Sonora, CA — The Sierra Nevada Conservancy, a state of California agency, announces that hundreds of thousands of dollars are coming to the region aimed at making the landscape more wildfire resilient.
10 projects, statewide, were approved for funding at the recent meeting of the conservancy’s governing board. It is from the 2024 voter-approved Proposition 4 Climate Bond.
$876,822 is coming to Tuolumne County to build a minimum of 246 acres of fuelbreaks in the eastern portion of the county. The breaks will be along Highway 108 and Crabtree Road with the goal of protecting the town of Pinecrest.
$562,321 is allocated to Calaveras County to do 160 acres of fuels reduction work near Bummerville and West Point. The project will reduce ladder fuels in a shaded fuelbreak that the Bureau of Land Management installed in 2013.
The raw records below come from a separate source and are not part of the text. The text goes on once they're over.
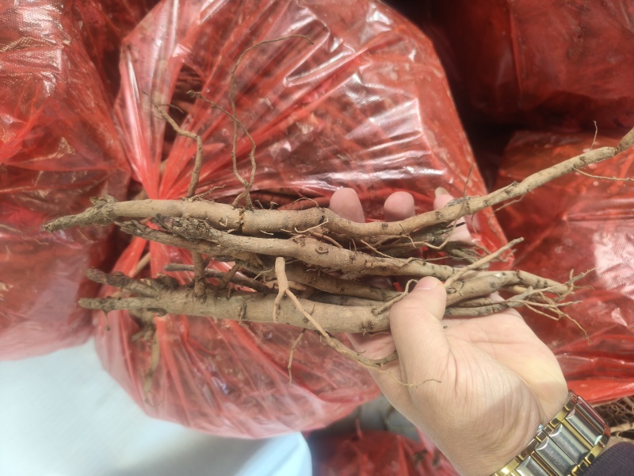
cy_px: 238
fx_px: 440
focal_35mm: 24
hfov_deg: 71.6
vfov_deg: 56.8
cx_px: 317
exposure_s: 1/100
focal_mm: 5.59
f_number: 1.8
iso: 250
In addition, the Amador Fire Safe Council will utilize $382,008 to construct a 400 to 500-foot-wide fuelbreak on 85 acres between the communities of Buckhorn and Barton along Highway 88.
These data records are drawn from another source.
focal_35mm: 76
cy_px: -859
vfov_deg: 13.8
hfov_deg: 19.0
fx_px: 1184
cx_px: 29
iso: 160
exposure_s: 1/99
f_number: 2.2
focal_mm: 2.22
SNC Executive Officer, Angela Avery, says, “Getting funds into the hands of our local and regional partners to reduce fuels in overly dense forests, widen and lengthen strategic fuelbreaks, and enhance critical ingress/egress routes, which all help to protect communities throughout the Sierra-Cascade, has been one of our primary goals since voters passed the Climate Bond in 2024.”